In her view, “Adolescence is a time of increased risk taking, which for some youth may include illegal behavior. As a result, approximately 700,000 U.S. youth are arrested and processed through the juvenile justice system annually (Office of Juvenile Justice and Delinquency Prevention, 2020). Although the
principal goal of the juvenile justice system is to rehabilitate youth, when viewed through a evelopmental lens, today’s juvenile justice system falls short of supporting healthy adolescent development.”

Researcher Mishi Faruqee has emphasized in the past that youth prisons do not work and a different approach is needed.
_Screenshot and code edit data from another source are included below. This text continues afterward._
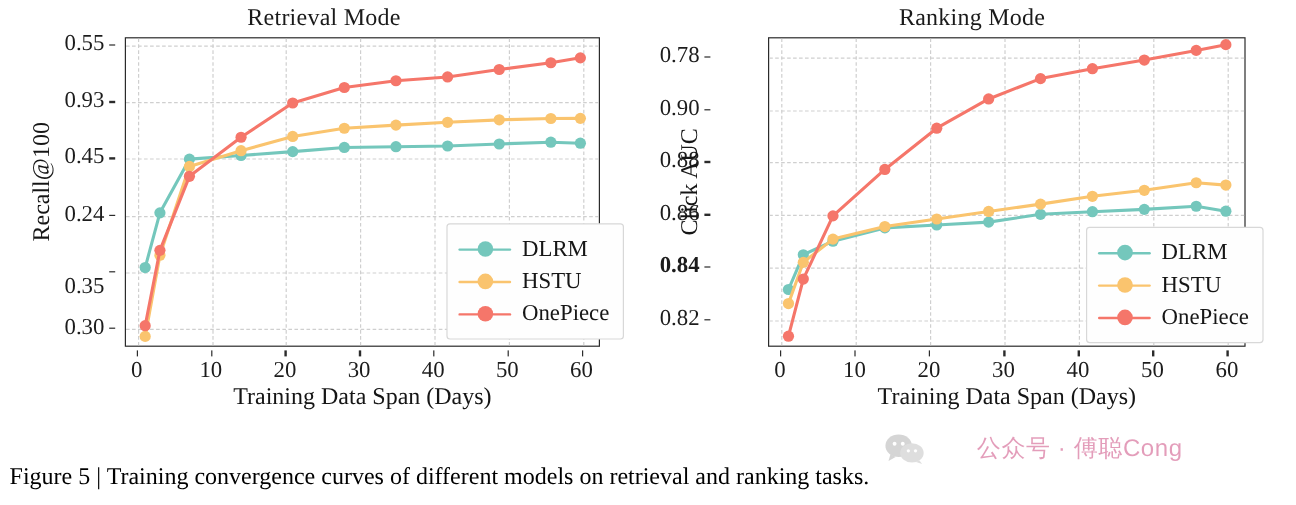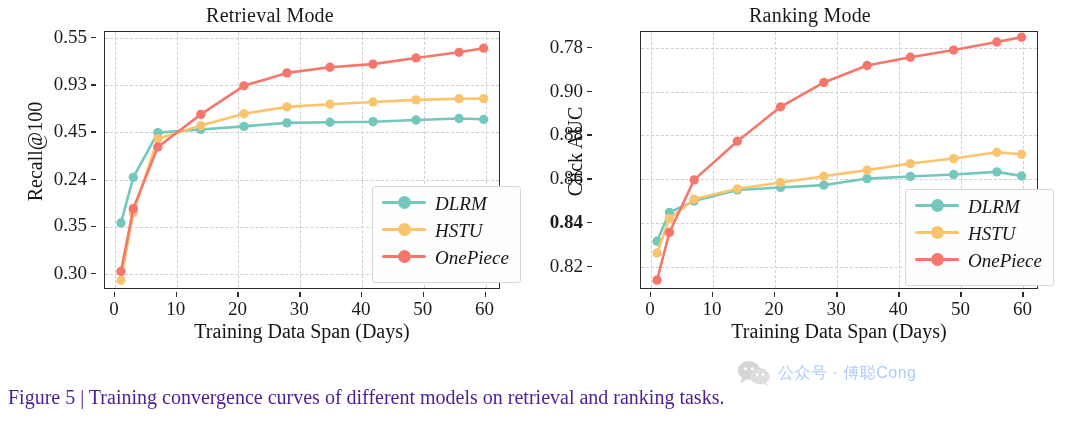--- a/index.html
+++ b/index.html
@@ -134,9 +134,8 @@
 
   .legend-row {
     display: flex;
-    align-items: flex-start;
+    align-items: center;
     height: 27px;
-    font-style: italic;
   }
   .legend-swatch {
     position: relative;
He gives an example of data in Virginia, where it cost $142,000 per year to incarcerate just one young person, where 75 percent of them will relapse within a few years.

According to Faruqee, “We owe it to young people and their families to invest in community-based interventions that actually work.” This is what Johnson meant and this is what his critics are so upset about. The mayor-elect was literally excusing the violence and protecting the youths from the vilification and hatred directed at them. Johnson believes, like Faruqee, that a different approach is needed to deal with today’s youth.

But Faruqee’s opinion and Johnson’s ideas are in need of serious overhaul. Juvenile delinquent centers serve the important purpose of removing violent children from the streets where they can continue to cause death and destruction. The centers are designed to rehabilitate these children and teach them a better way of life than the gangs and streets they had become accustomed to.

With a greater focus on solutions, and better parenting, Johnson and his staff may come to realize and understand that real problems need real answers. True, today’s youth deserve more, but we can deliver better solutions for them if we put our heads together and work to resolve the problems and challenges they face instead of excusing their horrific behavior.